Ron Evans September 17th, 2006 09:13 AM

Dropouts in old Hi8 tapes
 
I am re-editing some video from the 1990's and have a lot of dropouts from these old Hi8 tapes. Are there any filters that can remove these dropouts? A manual filter would be Ok to just remove the worst ones. I have Vegas 6, PPRO 1.5.1 and Edius PRo3. I have wound and rewound the tapes several times which does improve the output but I am now at the point of little change. I am transfering to PC with a TRV740 D8 camcorder too.

Ron Evans

Bob Hart September 17th, 2006 05:50 PM

Try a variation on a method used to recover vintage audio recordings on 78rpm disks.

I assume you only have one copy of the tape.

Try playback and capture of the same tape on several different playback machines. Each may have a different and unique version of the dropout defect and you might cumulatively get enough extra frames to reduce the amount of cutting or correction you have to do.

Your original recording camera might be best for playback but it might not be so good as another playback machine if it has done a lot of work since it recorded that tape. With mechanical wear, relative to the tape it originally recorded, it may no longer be exactly the same machine.

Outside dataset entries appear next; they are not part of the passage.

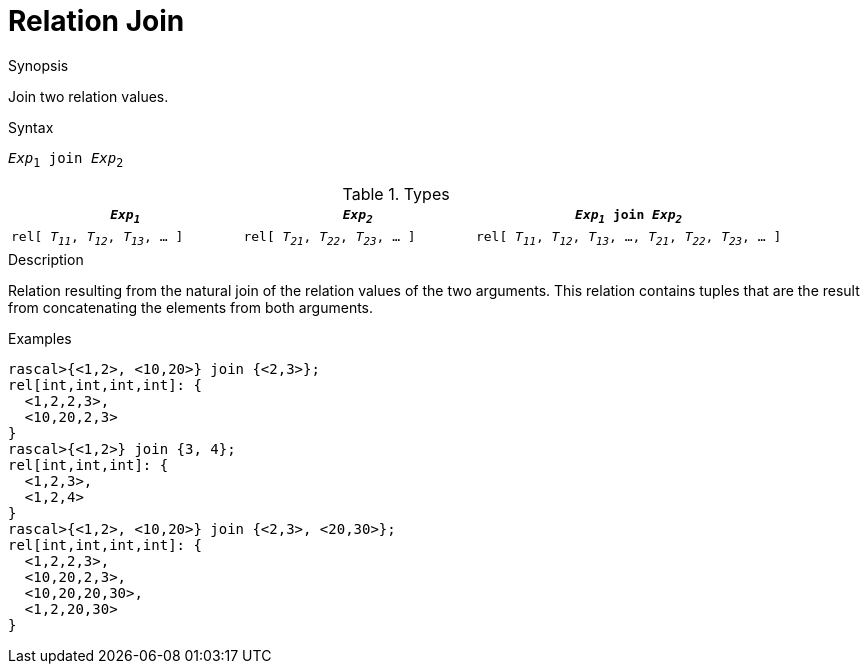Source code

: 
[[Relation-Join]]
# Relation Join
:concept: Expressions/Values/Relation/Join

.Synopsis
Join two relation values.

.Syntax
`_Exp_~1~ join _Exp_~2~`

.Types

[cols="30,30,40"]
|====
| `_Exp~1~_`                            |  `_Exp~2~_`                            | `_Exp~1~_ join _Exp~2~_`                                            

| `rel[ _T~11~_, _T~12~_, _T~13~_, ... ]` |  `rel[ _T~21~_, _T~22~_, _T~23~_, ... ]` | `rel[ _T~11~_, _T~12~_, _T~13~_, ..., _T~21~_, _T~22~_, _T~23~_, ... ]` 
|====

.Function

.Description
Relation resulting from the natural join of the relation values of the two arguments.
This relation contains tuples that are the result from concatenating the elements from both arguments.

.Examples
[source,rascal-shell]
----
rascal>{<1,2>, <10,20>} join {<2,3>};
rel[int,int,int,int]: {
  <1,2,2,3>,
  <10,20,2,3>
}
rascal>{<1,2>} join {3, 4};
rel[int,int,int]: {
  <1,2,3>,
  <1,2,4>
}
rascal>{<1,2>, <10,20>} join {<2,3>, <20,30>};
rel[int,int,int,int]: {
  <1,2,2,3>,
  <10,20,2,3>,
  <10,20,20,30>,
  <1,2,20,30>
}
----

.Benefits

.Pitfalls


:leveloffset: +1

:leveloffset: -1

Sometimes, the actual position of the playback machine, ie., on its side, upright or one one end or another, can affect the severity of dropouts, especially if it is a worn specimen.

Be careful there is no loose dust or trash inside the tape compartment of the playback machine before you start moving it about.

Ron Evans September 18th, 2006 07:12 AM

Yes, that is what I have done so far. Even captured several copies ( 2 hours 30 mins!!!!) to PC and edited the cleanest together. Just felt there must be a filter to do this. Like a region filter that takes the info from frame before and after to get a new region. These dropouts only last a few frames on a small horizontal line. I have it in a reasonable state now but it would be nice to have the equivalent to some of the clean up filters for audio that are in Sound Forge!!! FOr interest to everyone the most expensive Sony ME tapes have suffered the most, the cheap MP tapes I used for second camera back then are just fine!!!!

Ron Evans

David Kennett September 21st, 2006 04:09 PM

Ron,

Some time back, I had trouble capturing HI-8 with a sony camcorder. I don't remember the model, but a friend has a sony HI-8 deck with TBC and DOC. I think he paid $2K or $3K for it. I fed audio and video into a sony analog to firewire converter box I had. It was soooo much better than camera pb.

Richard Alvarez September 21st, 2006 06:43 PM

Te Canopus ADVC300 (I think that's the model number) has a tbc in it. I think it's around three hundred dollars or so... if it's worth it to you.

Three Prong makes a GREAT filter that does just what you want...

http://www.3prong.com/

Unfortunately, it only runs on Avid at this time I think.

Ron Evans September 22nd, 2006 07:19 AM

I have the Sony EVS7000 Hi8 deck with TBC and also have an external TBC. I think that the pro Sony Hi8 decks had better DOC than the EVS7000 though. OF all the methods I have tried the D8 transfer is the best. I think it reads from the heads,stabilizes and converts to DV at the same time. I have Canopus equipment and software too. The ADVC300 will work with any NLE, it just converts analogue input to a DV file, even works standalone between decks.